WPP, the London based advertising company with the biggest revenues will be shifting its focus to acquiring high growth businesses in the e-commerce and marketing technology space.
The company said on Thursday that it expected to spend £200 million to £400 million a year on acquisitions in these high-growth areas. WPP aims to expand its presence in these businesses from 25 percent to 40 percent of revenues by 2025. It aims to increase its annual dividend to approximately 40 percent of its headline earnings per share.
WPP is hosting a virtual presentation for investors and analysts to update on its strategy for growth, reinvestments, and outline its plans for capital allocation and provide new medium-term financial targets.
It wants to fund growth and improve profitability through gross annual cost savings of £600 million by 2025, with approximately two-thirds reinvested in talent, incentives and technology to drive growth.
The group also plans to resume share buybacks relating to the disposal of Kantar, the market data business, from next year. Mark Read, chief executive, said, “We are converting our size into scale, making us more effective and efficient as we share expertise across a simpler company of stronger agency brands.”
In a bid to improve its business strategies and talent management, it plans a capital expenditure of £450-500 million per annum in 2021 and 2022 and £300-350 million per annum thereafter, in campus programs, ERP systems and shared services. In the long run it will help cut costs for the company. They even plan to add an extra 10,000 staff.

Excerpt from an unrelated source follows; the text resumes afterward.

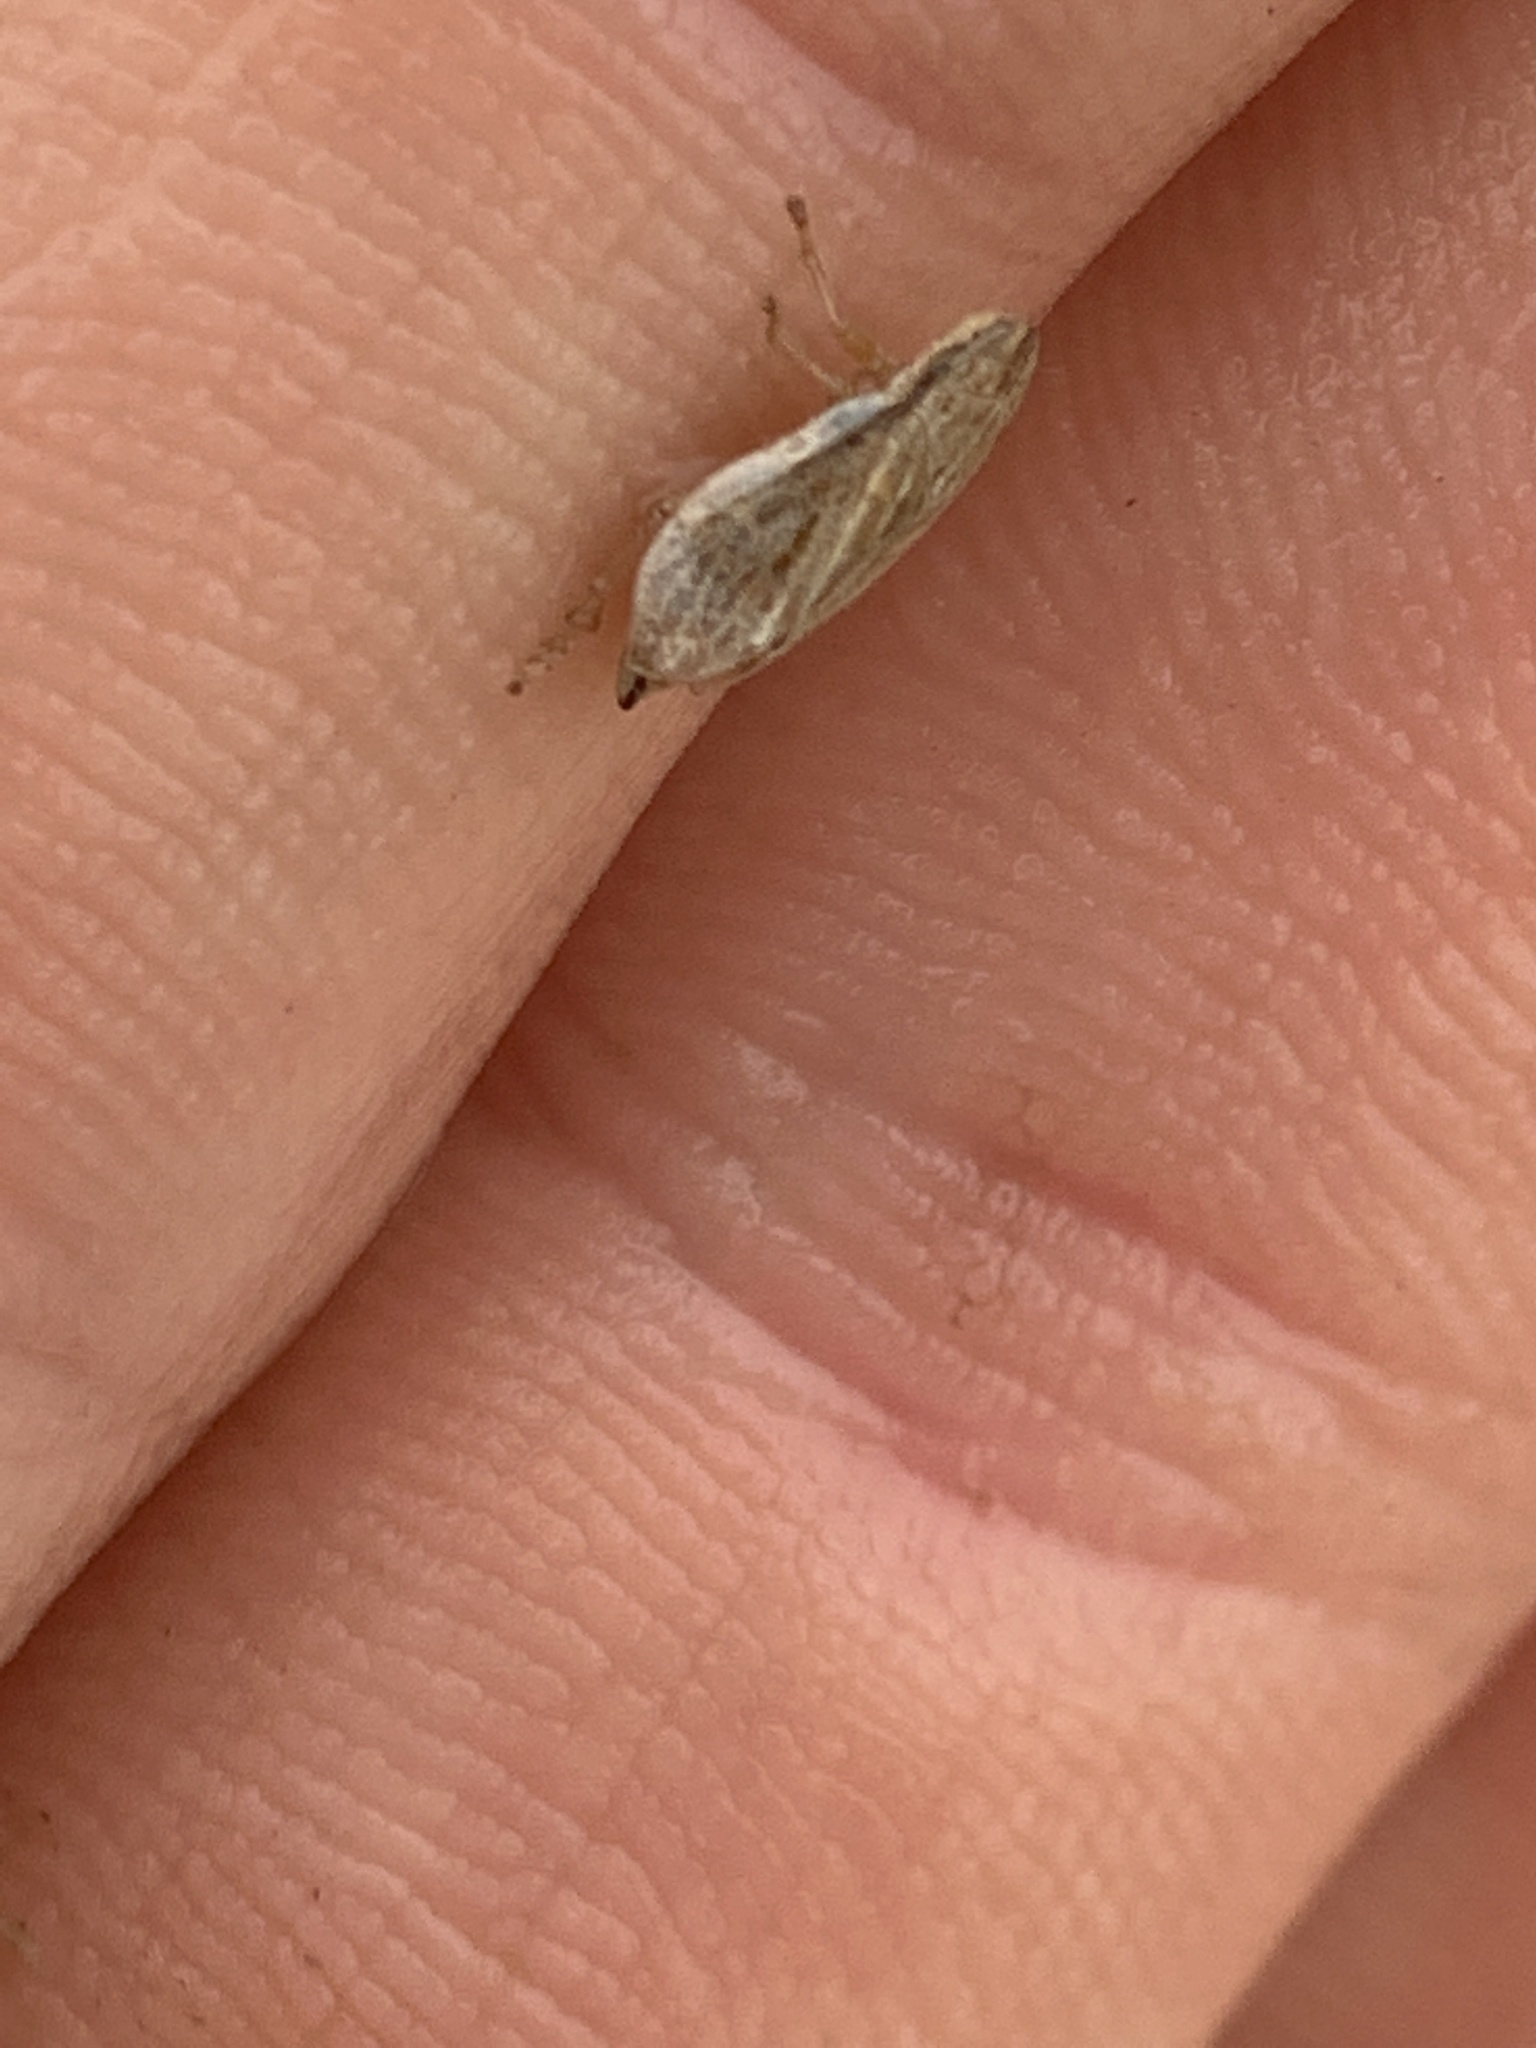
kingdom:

WPP too was hit hard by the pandemic. It expects to return to growth in “mid-single digits” next year.
Read said, “It has been two years since we set out our strategy to return WPP to growth. Since then, we have made significant progress, with stronger agency brands, new leadership, a simpler structure and a strong balance sheet. We can see the results in our industry-leading new business performance, with $5.6 billion won in the first nine months, including Alibaba, HSBC, Intel, Uber and Unilever.”
He further said that the pandemic has hastened the structural changes that were long overdue in the industry. The move towards e-commerce and digital space has forced the industry to look for channel partners here.
Clients are demanding a similar transition where there is an integration of technology with changing consumer needs that are majorly moving online. He said, “There are significant new growth opportunities for WPP as clients demand simple, integrated solutions that combine creativity with technology and data expertise. Clients need trusted partners more than ever to help them transform and succeed.
“£400 million of the targeted £600 million savings will be used to fund investment in the capabilities and technology that will drive future growth for our people, our clients, our business and our shareholders,” he added.
John Rogers, the chief financial officer of WPP said that their plan was very ambitious and something that will help them beat the market through cost efficiencies and take those savings and reinvest them back into growth.